Custom CUDA Kernels: PyTorch Extension + ctypes Bindings

This repository showcases two complementary approaches to accelerating core tensor operations (Linear Forward and ReLU Backward) on GPU using custom CUDA kernels:

• PyTorch C++/CUDA Extension: Integrates CUDA kernels directly with torch::Tensor wrappers for end-to-end training on MNIST.
• Python ctypes Bindings: Builds a shared CUDA library and calls kernels from Python without relying on PyTorch’s extension mechanism.

Highlights

• Linear Forward: Matrix multiply + bias ($Y = XW + b$), batched.
• ReLU Backward: Gradient propagation through ReLU ($\nabla X = \nabla Y \odot [X>0]$).
• GPU-first implementations with minimal glue code to keep the core logic visible.

Project Layout

.
├── pytorch-custom-kernels/           # PyTorch extension + training
│   ├── training.py                   # MNIST training harness
│   └── extension_src/                # C++/CUDA sources (kernels + bindings)
├── ctypes-cuda-bindings/             # CUDA shared lib + ctypes wrappers
│   ├── training.py                   # MNIST training using ctypes-exposed kernels
│   └── src/                          # CUDA kernel sources
└── data/
    └── MNIST/
        └── raw/                      # Shared dataset files

Core Files to Explore

• PyTorch path:
  • pytorch-custom-kernels/extension_src/cuda.cu: CUDA kernels (Linear Forward, ReLU Backward).
  • pytorch-custom-kernels/extension_src/main.cpp: C++ bindings with torch::Tensor wrappers.
  • pytorch-custom-kernels/training.py: Uses the extension during MNIST training.
• ctypes path:
  • ctypes-cuda-bindings/src/linear_wrapper.cu: Linear Forward kernel and wrapper.
  • ctypes-cuda-bindings/src/relu_wrapper.cu: ReLU Backward kernel and wrapper.
  • ctypes-cuda-bindings/training.py: Loads the shared library via ctypes and trains MNIST.

Quick Start

Prerequisites: CUDA toolkit, Python 3.10+, PyTorch (for the extension approach), and MNIST data under data/MNIST/raw/.

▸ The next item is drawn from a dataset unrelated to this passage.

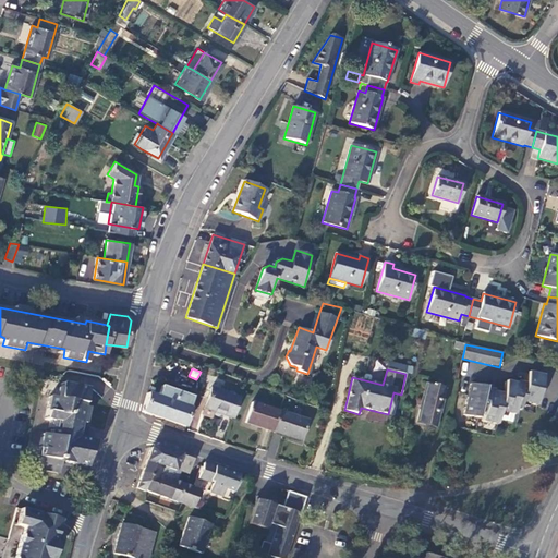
[(497,424),(498,420),(512,422),(513,414),(514,414),(516,409),(520,410),(522,402),(536,405),(544,375),(528,372),(524,387),(521,387),(519,393),(516,392),(518,383),(506,380),(502,393),(484,389),(485,386),(470,383),(463,415),(478,419),(478,415),(483,415),(482,421),(497,424)]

• PyTorch Extension approach:

  cd pytorch-custom-kernels
  python3 training.py

• ctypes Bindings approach:

  cd ctypes-cuda-bindings
  # Ensure the CUDA sources are compiled to a shared library (e.g., libkernels.so)
  # Your training script will load the .so via ctypes
  python3 training.py

Conceptual Overview

• Linear Forward:
  • Each output element computes a dot product over input features plus bias.
  • CUDA kernel maps threads to output matrix tiles for parallelism and coalesced memory access.
• ReLU Backward:
  • Gradient is passed where input > 0, zeroed otherwise.
  • CUDA kernel applies an element-wise mask to upstream gradients.

Notes

• The dataset directory is shared across both implementations; adjust paths in training scripts if needed.
• File and folder names are neutral to position this work as portfolio-ready rather than course-specific.